2. Algemene ervaringsregels worden als vulmiddel gebruikt om de bewuste aanvaarding van de ‘aanmerkelijke kans’ in doleuze delicten te normativeren en het bewijs in witwaszaken sluitend te krijgen
Materieelrechtelijke aspecten zijn onlosmakelijk verbonden met het bewijsrecht. Enerzijds kan de wetgever gevaarzettingsdelicten veralgemeniseren door abstracte elementen in de materiële delictomschrijving op te nemen, anderzijds worden algemene ervaringsregels en feiten van algemene bekendheid door de rechter in opiumzaken,[10] geweldszaken,[11] en zaken betreffende verkeersdelicten[12] toegepast om  de aanvaarding van de aanmerkelijke kans, het voorwaardelijk opzet, te normativeren.[13] De wisselwerking tussen de veralgemenisering van delictomschrijvingen en de jurisprudentiële normativering maakt het gemakkelijker om ten nadele van de verdachte tot een bewezenverklaring te komen.
            Stevens merkt op dat de ‘algemene ervaringsregels’ die in witwaszaken worden gehanteerd, die niet altijd evident zijn, worden gebruikt om de sprong van de feiten naar de bewezenverklaring te maken.[14] Opmerkelijk is dat de locus delicti bepalend kan zijn voor het vervullen van het bestanddeel ‘uit enig misdrijf afkomstig’ in witwaszaken waarbij informatie over de concrete omstandigheden van het geval, i.c. informatie over de herkomst, ontbreekt;[15] hierbij lijkt een zekere willekeur op te treden. Het gebruik van algemene ervaringsregels om de bewuste aanvaarding van een aanmerkelijke kans door de verdachte te normativeren of om het bewijs in witwaszaken rond te krijgen, is onvoldoende concreet en zorgt voor een verruiming van de strafrechtelijke aansprakelijkheid. Ik meen dat deze ontwikkeling het legaliteitsbeginsel ondermijnt.


[1] HR 11 januari 2011, ECLI:NL:HR:2011:BP0291, NJ 2011/116 (ACAB), m.nt. P.A.M. Mevis, r.o. 3.2.2.

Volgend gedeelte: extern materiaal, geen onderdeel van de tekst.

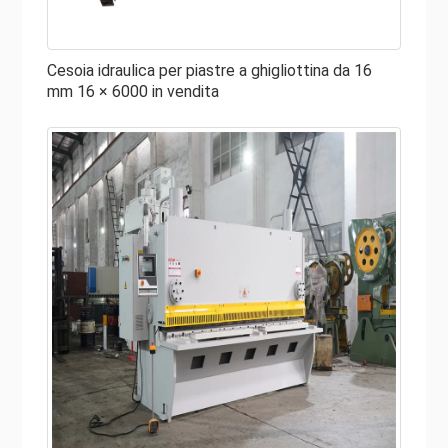
saldamente il materiale in posizione. Il fermo si trova in
genere vicino alla lama di taglio per impedire il movimento
o il ribaltamento durante il taglio. In genere, la forza
Cesoia idraulica per piastre a ghigliottina da 16
mm 16 × 6000 in vendita
maggiore di un taglio abbinata a più fermi fornisce un
taglio più pulito e preciso.
● Lame
Le lame da taglio sono in genere in acciaio per utensili e
temprate per resistere all'usura, nonché rettificate per
affilatura. Queste lame sono montate sul pistone mobile
superiore e sul letto fisso inferiore. In genere, hanno una
distanza di pochi millesimi di pollice. La cosa fantastica è
che le lame possono essere capovolte, in modo simile
alle ruote che vengono ruotate, per combattere l'usura,
nonché riaffilate o sostituite. Inoltre, è necessario sapere
che la lama ha le dimensioni e la funzione corrette per il
tipo di operazione.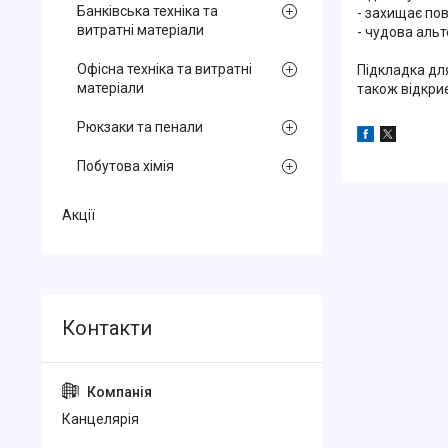
Банківська техніка та
- захищає пов
витратні матеріали
- чудова аль
Офісна техніка та витратні
Підкладка дл
матеріали
також відкри
Рюкзаки та пенали
Побутова хімія
Акції
Канцелярiя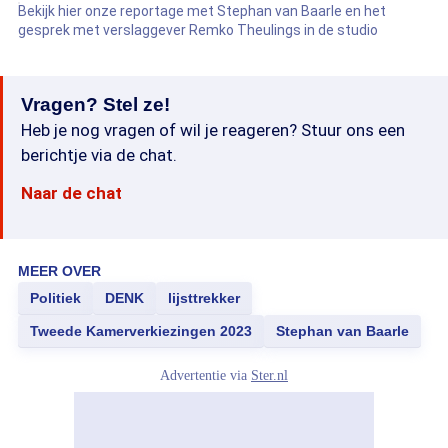
Bekijk hier onze reportage met Stephan van Baarle en het
gesprek met verslaggever Remko Theulings in de studio
Vragen? Stel ze!
Heb je nog vragen of wil je reageren? Stuur ons een
berichtje via de chat.
Naar de chat
MEER OVER
Politiek
DENK
lijsttrekker
Tweede Kamerverkiezingen 2023
Stephan van Baarle
Advertentie via
Ster.nl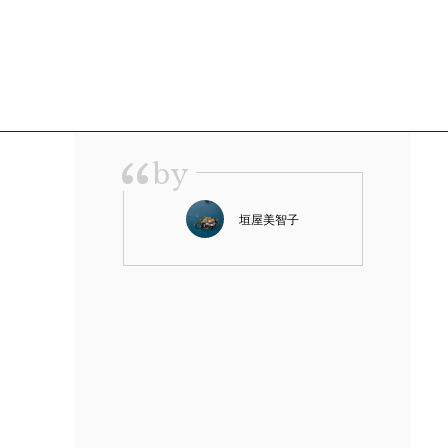
“
by
垣屋美智子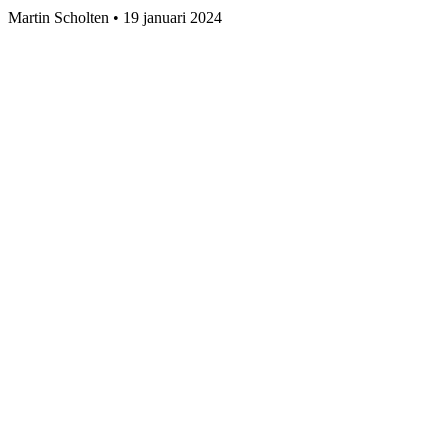
Martin Scholten
•
19 januari 2024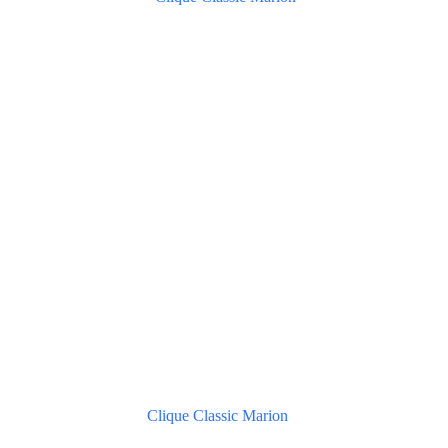
Clique Classic Marion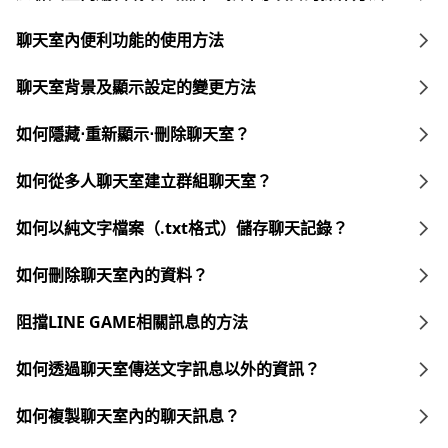
聊天室內便利功能的使用方法
聊天室背景及顯示設定的變更方法
如何隱藏⋅重新顯示⋅刪除聊天室？
如何從多人聊天室建立群組聊天室？
如何以純文字檔案（.txt格式）儲存聊天記錄？
如何刪除聊天室內的資料？
阻擋LINE GAME相關訊息的方法
如何透過聊天室傳送文字訊息以外的資訊？
如何複製聊天室內的聊天訊息？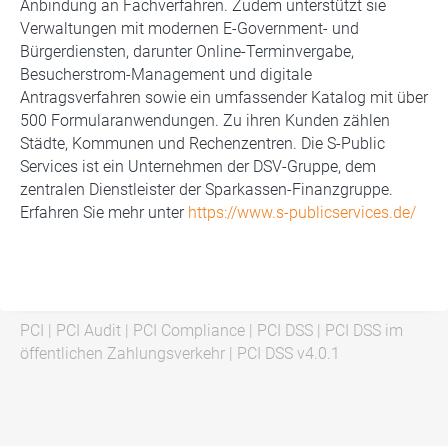
Anbindung an Fachverfahren. Zudem unterstützt sie
Verwaltungen mit modernen E-Government- und
Bürgerdiensten, darunter Online-Terminvergabe,
Besucherstrom-Management und digitale
Antragsverfahren sowie ein umfassender Katalog mit über
500 Formularanwendungen. Zu ihren Kunden zählen
Städte, Kommunen und Rechenzentren. Die S-Public
Services ist ein Unternehmen der DSV-Gruppe, dem
zentralen Dienstleister der Sparkassen-Finanzgruppe.
Erfahren Sie mehr unter
https://www.s-publicservices.de/
PCI
|
PCI Audit
|
PCI Compliance
|
PCI DSS
|
PCI DSS im
öffentlichen Zahlungsverkehr
|
PCI DSS v4.0.1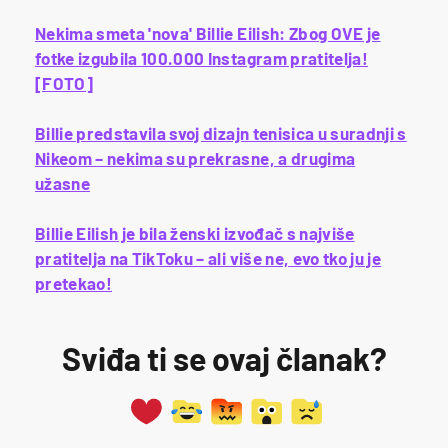
Nekima smeta 'nova' Billie Eilish: Zbog OVE je
fotke izgubila 100.000 Instagram pratitelja!
[FOTO]
Billie predstavila svoj dizajn tenisica u suradnji s
Nikeom – nekima su prekrasne, a drugima
užasne
Billie Eilish je bila ženski izvođač s najviše
pratitelja na TikToku – ali više ne, evo tko ju je
pretekao!
Sviđa ti se ovaj članak?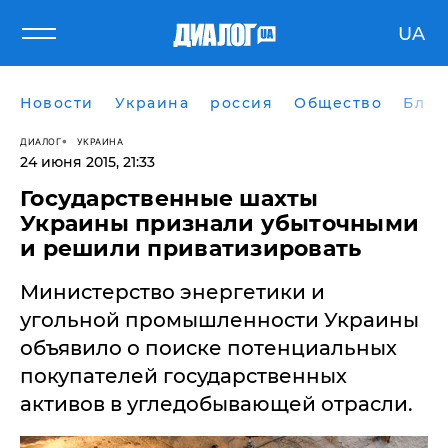
UA
Новости
Украина
россия
Общество
Блог
ДИАЛОГ
УКРАИНА
24 июня 2015, 21:33
Государственные шахты
Украины признали убыточными
и решили приватизировать
Министерство энергетики и
угольной промышленности Украины
объявило о поиске потенциальных
покупателей государственных
активов в угледобывающей отрасли.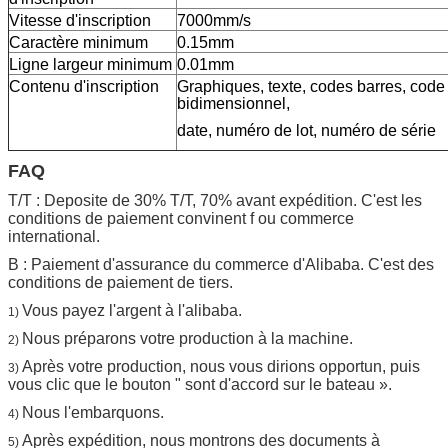
Vitesse d'inscription
7000mm/s
Caractère minimum
0.15mm
Ligne largeur minimum
0.01mm
Contenu d'inscription
Graphiques, texte, codes barres, code
bidimensionnel,
date, numéro de lot, numéro de série
FAQ
T/T : Deposite de 30% T/T, 70% avant expédition. C'est les
conditions de paiement convinent f ou commerce
international.
B : Paiement d'assurance du commerce d'Alibaba. C'est des
conditions de paiement de tiers.
Vous payez l'argent à l'alibaba.
1)
Nous préparons votre production à la machine.
2)
Après votre production, nous vous dirions opportun, puis
3)
vous clic que le bouton " sont d'accord sur le bateau ».
Nous l'embarquons.
4)
Après expédition, nous montrons des documents à
5)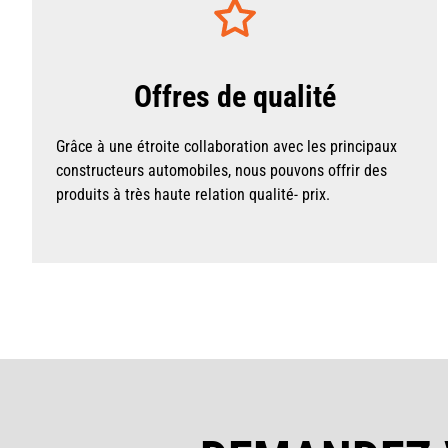
Offres de qualité
Grâce à une étroite collaboration avec les principaux
constructeurs automobiles, nous pouvons offrir des
produits à très haute relation qualité- prix.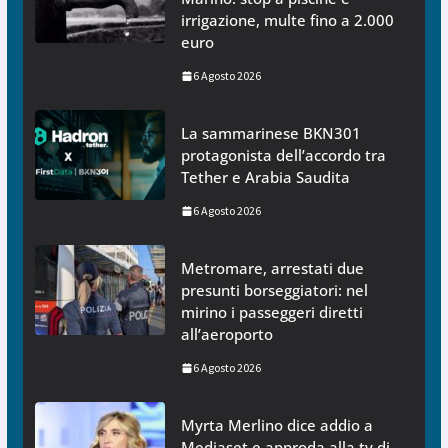
irrigazione, multe fino a 2.000
euro
6 Agosto 2026
La sammarinese BKN301
protagonista dell’accordo tra
Tether e Arabia Saudita
6 Agosto 2026
Metromare, arrestati due
presunti borseggiatori: nel
mirino i passeggeri diretti
all’aeroporto
6 Agosto 2026
Myrta Merlino dice addio a
Mediaset e approda alla tv di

[2] HR 11 januari 2011, ECLI:NL:HR:2011:BP0291, NJ 2011/116 (ACAB), m.nt. P.A.M. Mevis, r.o. 3.2.1.
[3] HR 29 maart 2016, ECLI:NL:HR:2016:522, NJ 2016/249 (Aloë vera/Aloë capensis), m.nt. P.A.M. Mevis, r.o. 2.4.; HR 10 juli 2018, ECLI:NL:HR:2018:1125, NJ 2018/344 (Google Maps), m.nt. J.M. Reijntjes, r.o. 2.4.1.
[4] G.J.M. Corstens, bewerkt door M.J. Borgers, Het Nederlands strafprocesrecht, Deventer: Kluwer 2011, par. 16.12.
[5] Punt 5 van de annotatie van J.M. Reijntjes onder HR 10 juli 2018, ECLI:NL:HR:2018:1125, NJ 2018/344 (Google Maps).
[6] L. Stevens, ‘De verleiding van feiten van algemene bekendheid’, DD 2012/7; B. de Wilde, ‘Bewijsminimumregels als waarborgen voor de waarheidsvinding in strafzaken?’, in: J.H. Crijns, P.P.J. van der Meij & J.M. ten Voorde (red.), De waarde van waarheid. Opstellen over waarheid en waarheidsvinding in het strafrecht, Den Haag: Boom Juridische uitgevers 2008, p. 270-271.
[7] F. Diepenmaat, De Nederlandse strafbaarstelling van witwassen. Een onderzoek naar de reikwijdte en de toepassing van artikel 420bis Sr (Staat en Recht nr. 28), Deventer: Wolters Kluwer 2016, par. 6.3.3.
[8] Voorstel van wet tot vaststelling van Boek 4 van het nieuwe Wetboek van Strafvordering inhoudende bepalingen over de berechting in verband met de modernisering van het Wetboek van Strafvordering (Memorie van Toelichting), p. 161, 162, 191 en 192.
[9] HR 17 januari 2012, NJ 2012/65.
[10] HR 28 november 2006, LJN AZ0264.
[11] HR 19 december 2006, LJN AZ1658; Rb. Almelo 14 april 2011, LJN BQ4671.
[12] HR 5 december 2006, LJN AZ1668.
[13] F. de Jong, T. van Roomen & E. Sikkema, ‘Objectiverende tendensen binnen het voorwaardelijk opzet’, DD 2007/76, p. 929-958.
[14]  L. Stevens, ‘De verleiding van feiten van algemene bekendheid’, DD 2012/7; B. de Wilde, ‘Bewijsminimumregels als waarborgen voor de waarheidsvinding in strafzaken?’, in: J.H. Crijns, P.P.J. van der Meij & J.M. ten Voorde (red.), De waarde van waarheid. Opstellen over waarheid en waarheidsvinding in het strafrecht, Den Haag: Boom Juridische uitgevers 2008.
[15] HR 13 juli 2010, NJ 2010/460; HR 8 november 2011, LJN BR2104, NJ 2011/531.